MENORA
The Menorah, candelabrum, featured on this stamp is surrounded by the emblems of the twelve tribes of Israel. The depiction of the Menorah is based on the one appearing on the Arch of Titus in Rome.
The Menorah is the only authentically Jerusalem symbol that has come down to us from ancient times. (The shape known as the Star of David is found among many cultures.)
The Menorah was used in the Tabernacle (Ex. 25:31-40). Antiochus took it away from the Second Temple built by Nehemiah (I Maccabees 1:23), but Judas Maccabeus ordered a new one to be installed. Later, there was a seven-branched candelabrum in Herod's Temple, which was carried away in 70 CE, as shown on the Arch of Titus, and brought by Jewish slaves to Rome, together with the rest of the booty from the Jerusalem Temple.

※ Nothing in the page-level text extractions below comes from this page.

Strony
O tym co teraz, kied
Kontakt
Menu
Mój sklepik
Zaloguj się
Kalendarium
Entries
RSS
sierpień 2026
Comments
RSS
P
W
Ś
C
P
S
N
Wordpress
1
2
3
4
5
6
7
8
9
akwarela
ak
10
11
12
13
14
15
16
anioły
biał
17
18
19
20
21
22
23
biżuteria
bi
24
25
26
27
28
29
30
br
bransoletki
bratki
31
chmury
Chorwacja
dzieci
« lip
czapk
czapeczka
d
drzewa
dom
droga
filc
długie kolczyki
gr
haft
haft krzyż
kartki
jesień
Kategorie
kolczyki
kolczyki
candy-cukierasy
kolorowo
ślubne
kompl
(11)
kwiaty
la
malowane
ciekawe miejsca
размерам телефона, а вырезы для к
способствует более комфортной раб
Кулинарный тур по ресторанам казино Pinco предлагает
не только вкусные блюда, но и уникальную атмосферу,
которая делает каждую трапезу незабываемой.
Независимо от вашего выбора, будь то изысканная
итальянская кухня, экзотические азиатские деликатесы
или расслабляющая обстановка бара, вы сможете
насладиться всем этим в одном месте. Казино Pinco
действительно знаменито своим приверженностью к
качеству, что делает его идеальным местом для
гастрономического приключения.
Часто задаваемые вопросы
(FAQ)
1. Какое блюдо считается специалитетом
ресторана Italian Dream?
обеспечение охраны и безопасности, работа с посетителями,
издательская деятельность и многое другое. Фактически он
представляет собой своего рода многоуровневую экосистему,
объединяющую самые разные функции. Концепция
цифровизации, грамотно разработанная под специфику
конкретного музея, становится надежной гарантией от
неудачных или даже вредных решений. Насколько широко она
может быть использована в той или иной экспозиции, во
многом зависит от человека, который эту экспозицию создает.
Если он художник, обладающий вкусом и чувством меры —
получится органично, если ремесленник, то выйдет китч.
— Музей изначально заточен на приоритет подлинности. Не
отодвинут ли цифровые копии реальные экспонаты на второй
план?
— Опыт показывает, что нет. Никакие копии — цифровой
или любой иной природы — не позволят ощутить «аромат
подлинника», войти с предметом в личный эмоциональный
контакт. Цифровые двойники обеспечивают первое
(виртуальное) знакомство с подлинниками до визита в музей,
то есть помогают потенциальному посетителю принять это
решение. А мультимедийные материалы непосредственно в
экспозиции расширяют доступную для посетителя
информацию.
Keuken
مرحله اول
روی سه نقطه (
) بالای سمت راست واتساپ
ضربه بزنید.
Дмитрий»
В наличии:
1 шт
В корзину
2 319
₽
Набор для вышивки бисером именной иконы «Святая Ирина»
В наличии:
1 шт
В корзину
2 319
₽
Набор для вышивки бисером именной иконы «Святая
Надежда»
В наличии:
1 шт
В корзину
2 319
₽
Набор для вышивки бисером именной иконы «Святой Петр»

Before the destruction of the Temple, the Menorah was never reproduced in graphic art and its great popularity begins at the end of the 2nd and the beginning of the 3rd century. Symbolic candlesticks are nowhere to be found in the numerous ossuaries which originated in this era. Nor do they appear on tombs, which, in this early period, carried no inscriptions nor other indications. The candelabrum was only employed on two coins of Antigonus Mattathias (40-37 BCE), though not as a symbol but as an expression of his dignity as High Priest.
Eventually, the candelabrum became the favorite symbol in Israelite and European catacombs, on tombs, lamps, glassware and as ornaments, in synagogues after the 2nd century in Palestine. The candelabrum often figures in illuminated Bible manuscripts. On none of the existing reproductions, however, does the Menorah appear in the shape perpetuated on the Arch of Titus. The hexagonal or octagonal base, whose lateral facets are ornamented with tritons, is of Greco-Roman origin and must have been added by Herod, whereas the superior portion conforms to old Jewish tradition. Everywhere else the base is shown as a kind of tripod.
The origin of the symbol is taken to be a plant or tree and suitable examples have been found in the Land of Israel.